• Goal of the exercise:
Write out every line below that contains "Right".

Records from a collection
------

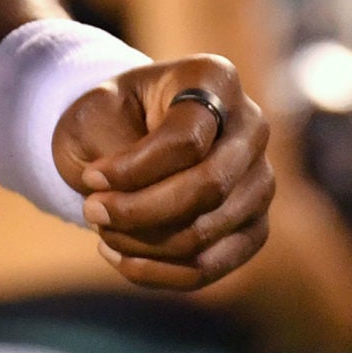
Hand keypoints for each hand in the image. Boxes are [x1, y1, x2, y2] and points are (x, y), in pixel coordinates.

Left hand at [54, 55, 272, 289]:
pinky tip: (119, 257)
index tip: (91, 177)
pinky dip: (158, 272)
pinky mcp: (253, 228)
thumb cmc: (111, 113)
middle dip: (140, 210)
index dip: (134, 169)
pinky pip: (210, 268)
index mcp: (214, 80)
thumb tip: (132, 208)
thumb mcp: (98, 110)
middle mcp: (252, 127)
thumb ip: (118, 150)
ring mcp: (260, 181)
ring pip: (207, 232)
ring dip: (143, 243)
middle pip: (208, 186)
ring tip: (101, 230)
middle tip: (91, 211)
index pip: (186, 139)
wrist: (126, 130)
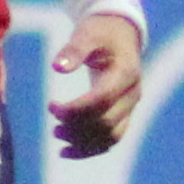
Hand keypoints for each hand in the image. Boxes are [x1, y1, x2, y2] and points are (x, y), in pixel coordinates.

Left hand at [49, 9, 147, 155]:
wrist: (120, 35)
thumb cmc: (100, 32)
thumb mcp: (87, 34)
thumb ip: (73, 50)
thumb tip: (57, 67)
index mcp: (126, 72)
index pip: (102, 99)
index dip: (76, 108)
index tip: (51, 106)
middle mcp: (132, 93)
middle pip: (106, 122)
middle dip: (76, 125)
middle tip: (52, 117)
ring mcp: (131, 107)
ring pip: (111, 136)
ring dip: (82, 141)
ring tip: (56, 133)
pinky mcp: (124, 115)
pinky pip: (111, 139)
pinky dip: (89, 149)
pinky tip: (65, 151)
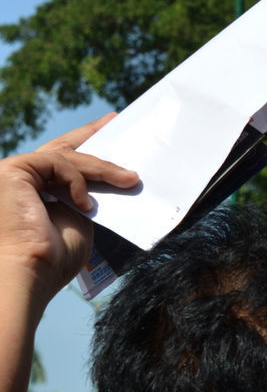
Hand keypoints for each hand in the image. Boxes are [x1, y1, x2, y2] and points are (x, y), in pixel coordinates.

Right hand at [0, 113, 137, 305]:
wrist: (34, 270)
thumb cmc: (55, 256)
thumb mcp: (80, 218)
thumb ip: (86, 196)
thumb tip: (111, 179)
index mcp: (33, 190)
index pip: (60, 161)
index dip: (84, 142)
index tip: (109, 128)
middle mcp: (19, 178)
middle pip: (61, 150)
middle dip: (92, 135)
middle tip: (115, 121)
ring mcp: (13, 173)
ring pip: (66, 157)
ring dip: (102, 168)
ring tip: (129, 180)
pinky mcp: (12, 170)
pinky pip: (57, 163)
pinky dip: (77, 181)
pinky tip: (87, 204)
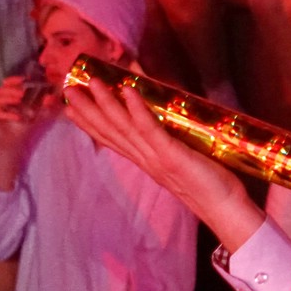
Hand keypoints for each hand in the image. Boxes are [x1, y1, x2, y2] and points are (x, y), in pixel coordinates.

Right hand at [0, 77, 52, 159]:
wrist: (19, 145)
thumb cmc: (29, 129)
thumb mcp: (40, 115)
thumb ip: (45, 105)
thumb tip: (52, 96)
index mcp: (11, 99)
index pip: (8, 84)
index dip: (14, 80)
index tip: (24, 79)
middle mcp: (2, 103)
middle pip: (1, 89)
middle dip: (12, 89)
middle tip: (22, 93)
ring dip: (9, 98)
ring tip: (19, 101)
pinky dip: (8, 114)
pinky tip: (18, 117)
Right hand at [63, 80, 264, 248]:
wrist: (224, 208)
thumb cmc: (210, 184)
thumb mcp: (182, 162)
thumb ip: (169, 147)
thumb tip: (167, 128)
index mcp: (146, 161)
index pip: (112, 140)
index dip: (89, 124)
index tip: (70, 109)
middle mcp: (145, 159)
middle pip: (110, 132)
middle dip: (88, 110)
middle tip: (67, 89)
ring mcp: (156, 158)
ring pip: (124, 128)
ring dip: (107, 104)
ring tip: (91, 82)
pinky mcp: (171, 155)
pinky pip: (150, 130)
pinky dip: (137, 110)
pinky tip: (127, 91)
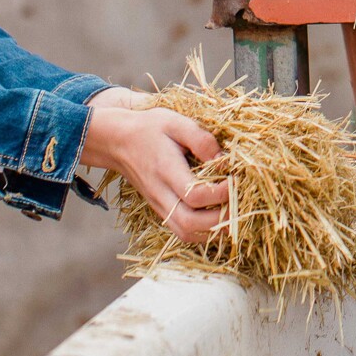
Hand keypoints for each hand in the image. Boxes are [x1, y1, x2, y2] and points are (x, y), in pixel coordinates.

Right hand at [82, 87, 229, 240]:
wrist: (117, 141)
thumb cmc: (148, 128)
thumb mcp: (176, 122)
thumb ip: (201, 139)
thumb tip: (223, 159)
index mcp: (165, 170)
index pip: (195, 196)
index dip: (221, 193)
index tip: (235, 180)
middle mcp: (160, 193)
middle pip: (190, 224)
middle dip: (220, 219)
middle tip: (238, 202)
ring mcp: (159, 205)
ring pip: (186, 233)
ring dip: (213, 230)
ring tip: (231, 213)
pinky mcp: (160, 209)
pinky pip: (182, 231)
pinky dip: (203, 232)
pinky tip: (217, 217)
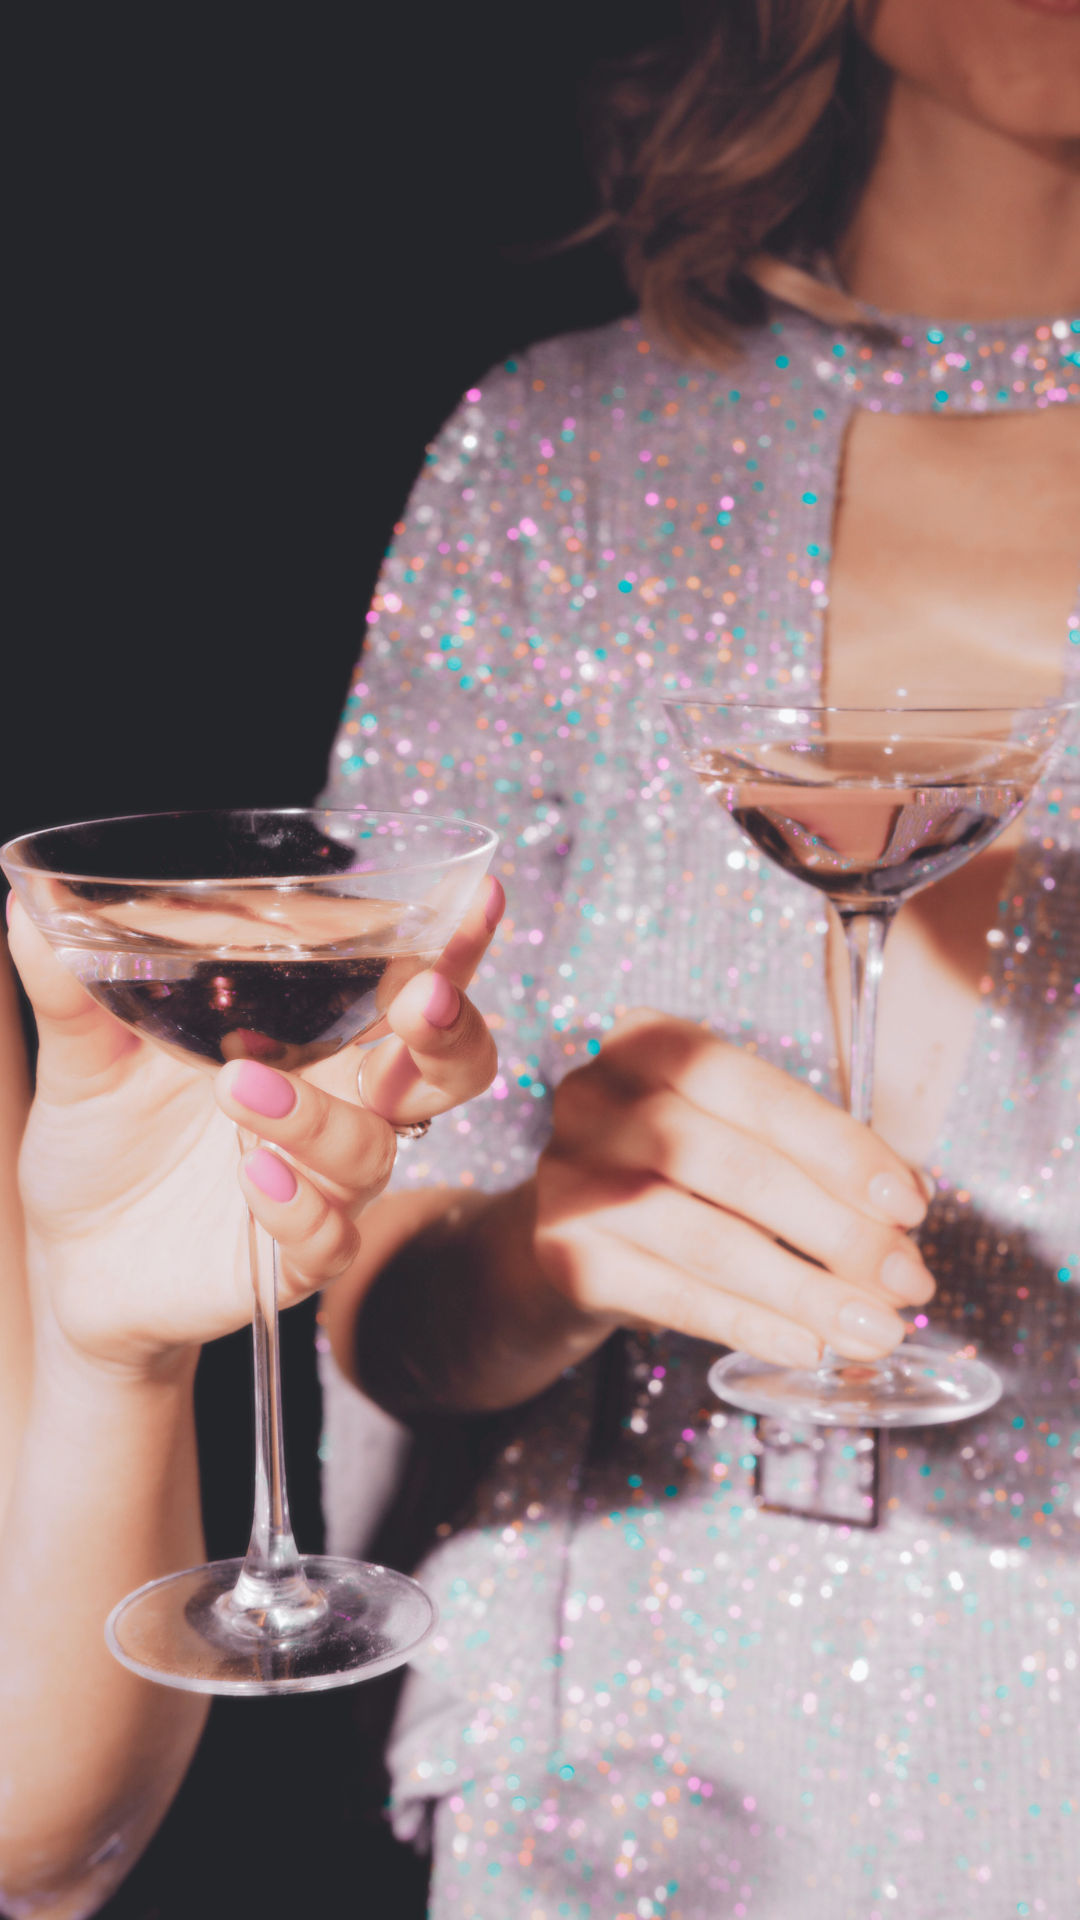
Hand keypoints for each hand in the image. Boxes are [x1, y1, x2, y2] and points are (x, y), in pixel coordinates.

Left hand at [9, 877, 502, 1374]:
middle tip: (417, 1000)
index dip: (456, 947)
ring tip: (237, 1088)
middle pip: (447, 1070)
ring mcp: (324, 1187)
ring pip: (375, 1150)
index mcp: (314, 1042)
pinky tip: (252, 1178)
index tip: (479, 896)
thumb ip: (71, 988)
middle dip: (451, 1033)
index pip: (406, 985)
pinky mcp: (293, 1261)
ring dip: (319, 1114)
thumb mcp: (82, 1061)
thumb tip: (28, 907)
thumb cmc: (102, 1148)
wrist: (72, 1267)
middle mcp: (339, 1108)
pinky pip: (329, 1239)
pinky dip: (299, 1207)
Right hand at [532, 1008, 933, 1367]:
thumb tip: (903, 1206)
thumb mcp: (738, 1132)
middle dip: (834, 1228)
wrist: (576, 1223)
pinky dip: (750, 1323)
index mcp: (648, 1044)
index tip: (910, 1205)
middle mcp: (596, 1101)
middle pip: (731, 1165)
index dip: (838, 1149)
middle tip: (906, 1280)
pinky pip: (673, 1295)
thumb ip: (813, 1155)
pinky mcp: (565, 1256)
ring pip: (706, 1238)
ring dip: (804, 1290)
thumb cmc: (678, 1168)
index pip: (754, 1092)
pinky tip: (806, 1344)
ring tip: (874, 1327)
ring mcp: (572, 1180)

------

• Task response:
Right hand at [0, 113, 137, 305]:
Right hand at [0, 77, 52, 159]:
Right hand at [63, 80, 264, 248]:
Right hand at [82, 87, 229, 240]:
Right hand at [532, 1008, 933, 1367]:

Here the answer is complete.